Bryan, Chief Executive Officer, Ascent Industries: Yeah.
David Siegfried, Analyst: As capacity is filled in Midwest, if there’s a need for more product, that can just be put into our existing footprint, correct?
Bryan, Chief Executive Officer, Ascent Industries: Yeah. I mean, look, ultimately our plan is to transition from their current manufacturing facility into our manufacturing facility. What I would say is there’s plenty of headspace to tack on, you know, large new pieces of business, based on our underutilized processing centers that we have. Again, the good thing is it’s not just one plant. We have similar capabilities across the network. We’re super excited about the acquisition. It’s everything that we set out for, right? It’s, we’re not buying an asset that’s gonna compound our problem statement that we’ve historically had from a utilization standpoint. We’re buying a product line that we can then integrate into our assets. Equally as important, I mean, really sticky, customized products that are developed for customer-specific problems.
Exactly the types of sales that you’ve heard us talk about and get excited about over the past year with our solutions that we’ve developed in the oil and gas space, just as an example.

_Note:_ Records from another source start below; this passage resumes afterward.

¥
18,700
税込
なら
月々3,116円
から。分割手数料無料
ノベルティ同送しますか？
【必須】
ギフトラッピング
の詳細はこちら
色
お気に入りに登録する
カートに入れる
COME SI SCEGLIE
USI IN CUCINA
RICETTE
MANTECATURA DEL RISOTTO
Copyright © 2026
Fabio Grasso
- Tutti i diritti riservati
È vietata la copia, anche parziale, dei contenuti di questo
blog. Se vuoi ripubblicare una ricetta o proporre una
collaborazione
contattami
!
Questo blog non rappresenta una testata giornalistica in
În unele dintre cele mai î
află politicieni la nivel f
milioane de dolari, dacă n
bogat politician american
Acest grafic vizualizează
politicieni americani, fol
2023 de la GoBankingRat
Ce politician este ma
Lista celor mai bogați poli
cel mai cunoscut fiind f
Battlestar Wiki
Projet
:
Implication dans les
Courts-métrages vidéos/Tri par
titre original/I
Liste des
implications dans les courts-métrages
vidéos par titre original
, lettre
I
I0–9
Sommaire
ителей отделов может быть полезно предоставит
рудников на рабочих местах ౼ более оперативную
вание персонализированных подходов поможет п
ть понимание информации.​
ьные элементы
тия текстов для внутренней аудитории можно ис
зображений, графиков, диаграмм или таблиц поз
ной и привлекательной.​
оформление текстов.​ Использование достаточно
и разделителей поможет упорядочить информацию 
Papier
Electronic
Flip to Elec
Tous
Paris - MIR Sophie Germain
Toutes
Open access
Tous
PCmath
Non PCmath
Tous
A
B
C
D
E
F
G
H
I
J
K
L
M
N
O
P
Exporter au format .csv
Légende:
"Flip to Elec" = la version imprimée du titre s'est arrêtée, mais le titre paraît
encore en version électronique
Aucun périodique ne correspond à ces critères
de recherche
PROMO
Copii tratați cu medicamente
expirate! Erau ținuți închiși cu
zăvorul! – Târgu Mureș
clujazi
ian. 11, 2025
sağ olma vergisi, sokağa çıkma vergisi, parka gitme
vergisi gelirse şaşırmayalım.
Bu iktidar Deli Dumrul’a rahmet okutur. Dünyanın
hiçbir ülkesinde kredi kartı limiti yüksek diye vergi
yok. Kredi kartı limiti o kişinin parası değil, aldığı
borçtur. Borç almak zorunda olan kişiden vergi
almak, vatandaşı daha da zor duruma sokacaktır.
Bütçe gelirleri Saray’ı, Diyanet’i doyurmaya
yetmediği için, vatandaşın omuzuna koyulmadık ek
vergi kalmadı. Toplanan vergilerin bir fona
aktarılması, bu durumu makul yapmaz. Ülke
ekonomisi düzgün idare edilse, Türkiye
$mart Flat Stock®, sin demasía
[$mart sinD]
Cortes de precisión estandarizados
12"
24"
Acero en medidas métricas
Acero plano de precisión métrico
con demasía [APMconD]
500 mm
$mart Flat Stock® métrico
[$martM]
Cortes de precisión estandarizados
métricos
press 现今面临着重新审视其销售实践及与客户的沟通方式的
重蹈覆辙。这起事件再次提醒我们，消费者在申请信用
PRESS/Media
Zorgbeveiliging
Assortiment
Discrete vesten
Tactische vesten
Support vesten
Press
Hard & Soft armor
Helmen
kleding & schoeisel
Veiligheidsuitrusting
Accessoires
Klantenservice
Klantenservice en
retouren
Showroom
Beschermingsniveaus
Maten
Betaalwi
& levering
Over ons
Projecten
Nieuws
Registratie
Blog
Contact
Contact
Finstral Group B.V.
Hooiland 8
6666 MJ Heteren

David Siegfried, Analyst: Yeah. Excellent use of capital with the buyback and the investment into the team, the management team. I think that’s money well spent. You know, who knows where the stock goes from here. You know, at some point when you start showing a bottom-line profit, you know, it’s gonna be materially higher. Are you going to change your metrics as far as how much shares can be bought at these levels, even though it’s higher than what you bought in Q1, but still cheap compared to where it’s gonna be in a year?
Bryan, Chief Executive Officer, Ascent Industries: Yeah, I mean, we’re gonna continue to leave that optionality open. I think where the stock moved in early Q1 gave us a great opportunity compared to where we believe the intrinsic value of the stock really should be. We’ll continue to monitor it. If the stock stays compressed and below where we believe it should be, we’ll be opportunistic in buying it back. Again, we like the optionality we have with our balance sheet right now, and we’ll protect it first. We’ll invest in the business to grow as kind of a first priority. We’ll always leave that last piece available to us to go out and then repurchase shares where we can.
David Siegfried, Analyst: Yeah. Okay. One last question. I think in December you rolled out the digital-first market strategies. How was the follow-through in that in Q1 with website traffic and any leads that got generated and that type of thing?
Bryan, Chief Executive Officer, Ascent Industries: J. Bryan Kitchen, I believe you’re on mute. Oh, yeah. Sorry about that. No, I was gonna say, David Siegfried, I can respond directly to that. Somehow I got tagged onto all of the inquiries that come in through our website, which is very, very interesting. It doesn’t do my inbox any favors. We’re seeing an enormous amount of traffic come in, and what’s really encouraging is not just the volume of traffic but the quality of earnings. In some cases, it’s net new customers that we’ve never worked with that are asking for samples, that they want to try a defoamer in one of their paint formulations, as an example. In other instances, there are customers out there looking for a new surfactant supplier. We’re very encouraged.
You know, I would say that there’s just been continued tailwinds from Q4 when we’ve launched that into Q1 and now Q2.
David Siegfried, Analyst: All right. Excellent. Well, thank you for the good work. Thanks for the time. Appreciate it.
Bryan, Chief Executive Officer, Ascent Industries: All right. Thanks, David.
Haley, Conference Call Moderator, Ascent Industries: At this time, I’m showing no further questions in the queue. I would now like to hand it back over for Bryan for closing remarks.
Bryan, Chief Executive Officer, Ascent Industries: Okay. Great. Thank you, Hailey. We’d like to thank everyone for listening to today’s call, and we look forward to speaking with you again when we report our second quarter 2026 results.
Haley, Conference Call Moderator, Ascent Industries: Thank you for your participation in today’s conference. This does conclude the program. You may now disconnect.